**WHAT TO DO:** In the lines below, switch every occurrence of "heterogeneous" to "mixed-type" and reproduce them with nothing else altered, omitting the pictures from your answer.

**PROVIDED DATA:**
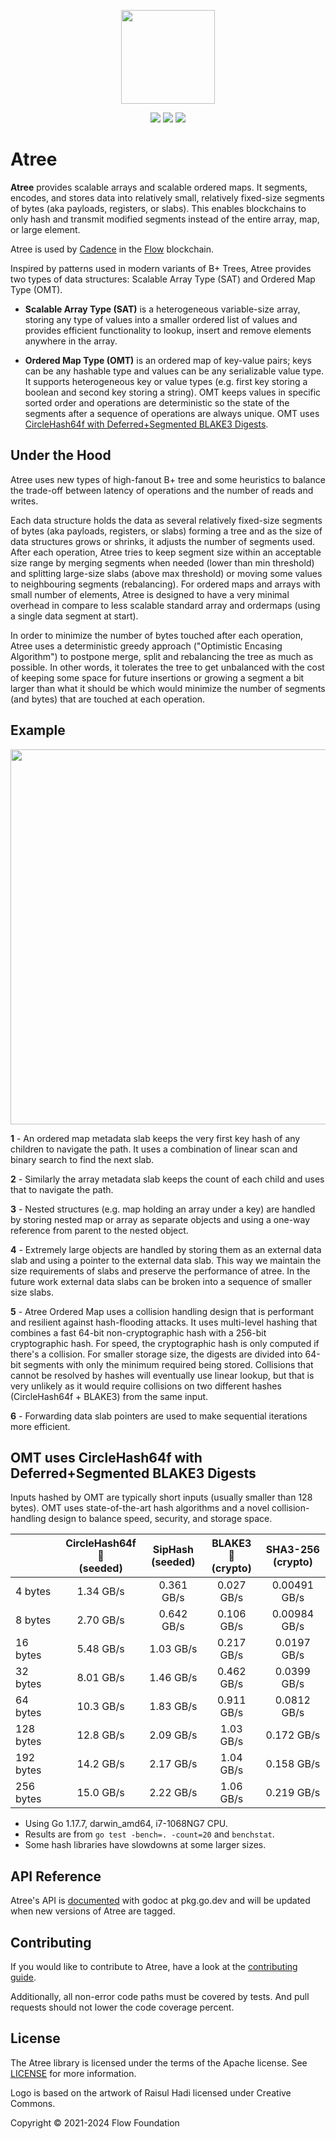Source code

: 
<p align="center">
  <img src="https://user-images.githubusercontent.com/33205765/156051157-ebcd2b1d-97ae-4a65-800a-bcca2a12b27b.png" width="150"/>
</p>

<p align="center">
  <a href=https://github.com/onflow/atree/actions?query=workflow%3Aci><img src=https://github.com/onflow/atree/workflows/ci/badge.svg/></a>
  <a href=https://github.com/onflow/atree/actions?query=workflow%3Alinters><img src=https://github.com/onflow/atree/workflows/linters/badge.svg></a>
  <a href=https://github.com/onflow/atree/actions/workflows/codeql-analysis.yml><img src=https://github.com/onflow/atree/actions/workflows/codeql-analysis.yml/badge.svg></a>
</p>

# Atree

__Atree__ provides scalable arrays and scalable ordered maps. It segments, encodes, and stores data into relatively small, relatively fixed-size segments of bytes (aka payloads, registers, or slabs).  This enables blockchains to only hash and transmit modified segments instead of the entire array, map, or large element.

Atree is used by [Cadence](https://github.com/onflow/cadence) in the [Flow](https://github.com/onflow/flow-go) blockchain.

Inspired by patterns used in modern variants of B+ Trees, Atree provides two types of data structures: Scalable Array Type (SAT) and Ordered Map Type (OMT).

- __Scalable Array Type (SAT)__ is a heterogeneous variable-size array, storing any type of values into a smaller ordered list of values and provides efficient functionality to lookup, insert and remove elements anywhere in the array.

- __Ordered Map Type (OMT)__ is an ordered map of key-value pairs; keys can be any hashable type and values can be any serializable value type. It supports heterogeneous key or value types (e.g. first key storing a boolean and second key storing a string). OMT keeps values in specific sorted order and operations are deterministic so the state of the segments after a sequence of operations are always unique.  OMT uses [CircleHash64f with Deferred+Segmented BLAKE3 Digests](#omt-uses-circlehash64-with-deferredsegmented-blake3-digests).

## Under the Hood

Atree uses new types of high-fanout B+ tree and some heuristics to balance the trade-off between latency of operations and the number of reads and writes.

Each data structure holds the data as several relatively fixed-size segments of bytes (aka payloads, registers, or slabs) forming a tree and as the size of data structures grows or shrinks, it adjusts the number of segments used. After each operation, Atree tries to keep segment size within an acceptable size range by merging segments when needed (lower than min threshold) and splitting large-size slabs (above max threshold) or moving some values to neighbouring segments (rebalancing). For ordered maps and arrays with small number of elements, Atree is designed to have a very minimal overhead in compare to less scalable standard array and ordermaps (using a single data segment at start). 

In order to minimize the number of bytes touched after each operation, Atree uses a deterministic greedy approach ("Optimistic Encasing Algorithm") to postpone merge, split and rebalancing the tree as much as possible. In other words, it tolerates the tree to get unbalanced with the cost of keeping some space for future insertions or growing a segment a bit larger than what it should be which would minimize the number of segments (and bytes) that are touched at each operation.

## Example 

<p align="left">
  <img src="https://raw.githubusercontent.com/onflow/atree/e47e7e8016bd781211c01c6ec423ae9df8a34b72/files/example.jpg" width="600"/>
</p>

**1** - An ordered map metadata slab keeps the very first key hash of any children to navigate the path. It uses a combination of linear scan and binary search to find the next slab.

**2** - Similarly the array metadata slab keeps the count of each child and uses that to navigate the path.

**3** - Nested structures (e.g. map holding an array under a key) are handled by storing nested map or array as separate objects and using a one-way reference from parent to the nested object.

**4** - Extremely large objects are handled by storing them as an external data slab and using a pointer to the external data slab. This way we maintain the size requirements of slabs and preserve the performance of atree. In the future work external data slabs can be broken into a sequence of smaller size slabs. 

**5** - Atree Ordered Map uses a collision handling design that is performant and resilient against hash-flooding attacks. It uses multi-level hashing that combines a fast 64-bit non-cryptographic hash with a 256-bit cryptographic hash. For speed, the cryptographic hash is only computed if there's a collision. For smaller storage size, the digests are divided into 64-bit segments with only the minimum required being stored. Collisions that cannot be resolved by hashes will eventually use linear lookup, but that is very unlikely as it would require collisions on two different hashes (CircleHash64f + BLAKE3) from the same input.

**6** - Forwarding data slab pointers are used to make sequential iterations more efficient.

## OMT uses CircleHash64f with Deferred+Segmented BLAKE3 Digests

Inputs hashed by OMT are typically short inputs (usually smaller than 128 bytes).  OMT uses state-of-the-art hash algorithms and a novel collision-handling design to balance speed, security, and storage space.

|              | CircleHash64f 🏅<br/>(seeded) | SipHash <br/>(seeded) | BLAKE3 🏅<br/>(crypto) | SHA3-256 <br/>(crypto) |
|:-------------|:---:|:---:|:---:|:---:|
| 4 bytes | 1.34 GB/s | 0.361 GB/s | 0.027 GB/s | 0.00491 GB/s |
| 8 bytes | 2.70 GB/s | 0.642 GB/s | 0.106 GB/s | 0.00984 GB/s |
| 16 bytes | 5.48 GB/s | 1.03 GB/s | 0.217 GB/s | 0.0197 GB/s |
| 32 bytes | 8.01 GB/s | 1.46 GB/s | 0.462 GB/s | 0.0399 GB/s |
| 64 bytes | 10.3 GB/s | 1.83 GB/s | 0.911 GB/s | 0.0812 GB/s |
| 128 bytes | 12.8 GB/s | 2.09 GB/s | 1.03 GB/s | 0.172 GB/s |
| 192 bytes | 14.2 GB/s | 2.17 GB/s | 1.04 GB/s | 0.158 GB/s |
| 256 bytes | 15.0 GB/s | 2.22 GB/s | 1.06 GB/s | 0.219 GB/s |

- Using Go 1.17.7, darwin_amd64, i7-1068NG7 CPU.
- Results are from `go test -bench=. -count=20` and `benchstat`.
- Some hash libraries have slowdowns at some larger sizes.

## API Reference

Atree's API is [documented](https://pkg.go.dev/github.com/onflow/atree#section-documentation) with godoc at pkg.go.dev and will be updated when new versions of Atree are tagged.  

## Contributing

If you would like to contribute to Atree, have a look at the [contributing guide](https://github.com/onflow/atree/blob/main/CONTRIBUTING.md).

Additionally, all non-error code paths must be covered by tests.  And pull requests should not lower the code coverage percent.

## License

The Atree library is licensed under the terms of the Apache license. See [LICENSE](LICENSE) for more information.

Logo is based on the artwork of Raisul Hadi licensed under Creative Commons.

Copyright © 2021-2024 Flow Foundation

**PROBLEM SOLUTION:**
Source code

: 
<p align="center">
  <img src="https://user-images.githubusercontent.com/33205765/156051157-ebcd2b1d-97ae-4a65-800a-bcca2a12b27b.png" width="150"/>
</p>

<p align="center">
  <a href=https://github.com/onflow/atree/actions?query=workflow%3Aci><img src=https://github.com/onflow/atree/workflows/ci/badge.svg/></a>
  <a href=https://github.com/onflow/atree/actions?query=workflow%3Alinters><img src=https://github.com/onflow/atree/workflows/linters/badge.svg></a>
  <a href=https://github.com/onflow/atree/actions/workflows/codeql-analysis.yml><img src=https://github.com/onflow/atree/actions/workflows/codeql-analysis.yml/badge.svg></a>
</p>

# Atree

__Atree__ provides scalable arrays and scalable ordered maps. It segments, encodes, and stores data into relatively small, relatively fixed-size segments of bytes (aka payloads, registers, or slabs).  This enables blockchains to only hash and transmit modified segments instead of the entire array, map, or large element.

Atree is used by [Cadence](https://github.com/onflow/cadence) in the [Flow](https://github.com/onflow/flow-go) blockchain.

Inspired by patterns used in modern variants of B+ Trees, Atree provides two types of data structures: Scalable Array Type (SAT) and Ordered Map Type (OMT).

- __Scalable Array Type (SAT)__ is a mixed-type variable-size array, storing any type of values into a smaller ordered list of values and provides efficient functionality to lookup, insert and remove elements anywhere in the array.

- __Ordered Map Type (OMT)__ is an ordered map of key-value pairs; keys can be any hashable type and values can be any serializable value type. It supports mixed-type key or value types (e.g. first key storing a boolean and second key storing a string). OMT keeps values in specific sorted order and operations are deterministic so the state of the segments after a sequence of operations are always unique.  OMT uses [CircleHash64f with Deferred+Segmented BLAKE3 Digests](#omt-uses-circlehash64-with-deferredsegmented-blake3-digests).

## Under the Hood

Atree uses new types of high-fanout B+ tree and some heuristics to balance the trade-off between latency of operations and the number of reads and writes.

Each data structure holds the data as several relatively fixed-size segments of bytes (aka payloads, registers, or slabs) forming a tree and as the size of data structures grows or shrinks, it adjusts the number of segments used. After each operation, Atree tries to keep segment size within an acceptable size range by merging segments when needed (lower than min threshold) and splitting large-size slabs (above max threshold) or moving some values to neighbouring segments (rebalancing). For ordered maps and arrays with small number of elements, Atree is designed to have a very minimal overhead in compare to less scalable standard array and ordermaps (using a single data segment at start). 

In order to minimize the number of bytes touched after each operation, Atree uses a deterministic greedy approach ("Optimistic Encasing Algorithm") to postpone merge, split and rebalancing the tree as much as possible. In other words, it tolerates the tree to get unbalanced with the cost of keeping some space for future insertions or growing a segment a bit larger than what it should be which would minimize the number of segments (and bytes) that are touched at each operation.

## Example 

<p align="left">
  <img src="https://raw.githubusercontent.com/onflow/atree/e47e7e8016bd781211c01c6ec423ae9df8a34b72/files/example.jpg" width="600"/>
</p>

**1** - An ordered map metadata slab keeps the very first key hash of any children to navigate the path. It uses a combination of linear scan and binary search to find the next slab.

**2** - Similarly the array metadata slab keeps the count of each child and uses that to navigate the path.

**3** - Nested structures (e.g. map holding an array under a key) are handled by storing nested map or array as separate objects and using a one-way reference from parent to the nested object.

**4** - Extremely large objects are handled by storing them as an external data slab and using a pointer to the external data slab. This way we maintain the size requirements of slabs and preserve the performance of atree. In the future work external data slabs can be broken into a sequence of smaller size slabs. 

**5** - Atree Ordered Map uses a collision handling design that is performant and resilient against hash-flooding attacks. It uses multi-level hashing that combines a fast 64-bit non-cryptographic hash with a 256-bit cryptographic hash. For speed, the cryptographic hash is only computed if there's a collision. For smaller storage size, the digests are divided into 64-bit segments with only the minimum required being stored. Collisions that cannot be resolved by hashes will eventually use linear lookup, but that is very unlikely as it would require collisions on two different hashes (CircleHash64f + BLAKE3) from the same input.

**6** - Forwarding data slab pointers are used to make sequential iterations more efficient.

## OMT uses CircleHash64f with Deferred+Segmented BLAKE3 Digests

Inputs hashed by OMT are typically short inputs (usually smaller than 128 bytes).  OMT uses state-of-the-art hash algorithms and a novel collision-handling design to balance speed, security, and storage space.

|              | CircleHash64f 🏅<br/>(seeded) | SipHash <br/>(seeded) | BLAKE3 🏅<br/>(crypto) | SHA3-256 <br/>(crypto) |
|:-------------|:---:|:---:|:---:|:---:|
| 4 bytes | 1.34 GB/s | 0.361 GB/s | 0.027 GB/s | 0.00491 GB/s |
| 8 bytes | 2.70 GB/s | 0.642 GB/s | 0.106 GB/s | 0.00984 GB/s |
| 16 bytes | 5.48 GB/s | 1.03 GB/s | 0.217 GB/s | 0.0197 GB/s |
| 32 bytes | 8.01 GB/s | 1.46 GB/s | 0.462 GB/s | 0.0399 GB/s |
| 64 bytes | 10.3 GB/s | 1.83 GB/s | 0.911 GB/s | 0.0812 GB/s |
| 128 bytes | 12.8 GB/s | 2.09 GB/s | 1.03 GB/s | 0.172 GB/s |
| 192 bytes | 14.2 GB/s | 2.17 GB/s | 1.04 GB/s | 0.158 GB/s |
| 256 bytes | 15.0 GB/s | 2.22 GB/s | 1.06 GB/s | 0.219 GB/s |

- Using Go 1.17.7, darwin_amd64, i7-1068NG7 CPU.
- Results are from `go test -bench=. -count=20` and `benchstat`.
- Some hash libraries have slowdowns at some larger sizes.

## API Reference

Atree's API is [documented](https://pkg.go.dev/github.com/onflow/atree#section-documentation) with godoc at pkg.go.dev and will be updated when new versions of Atree are tagged.  

## Contributing

If you would like to contribute to Atree, have a look at the [contributing guide](https://github.com/onflow/atree/blob/main/CONTRIBUTING.md).

Additionally, all non-error code paths must be covered by tests.  And pull requests should not lower the code coverage percent.

## License

The Atree library is licensed under the terms of the Apache license. See [LICENSE](LICENSE) for more information.

Logo is based on the artwork of Raisul Hadi licensed under Creative Commons.

Copyright © 2021-2024 Flow Foundation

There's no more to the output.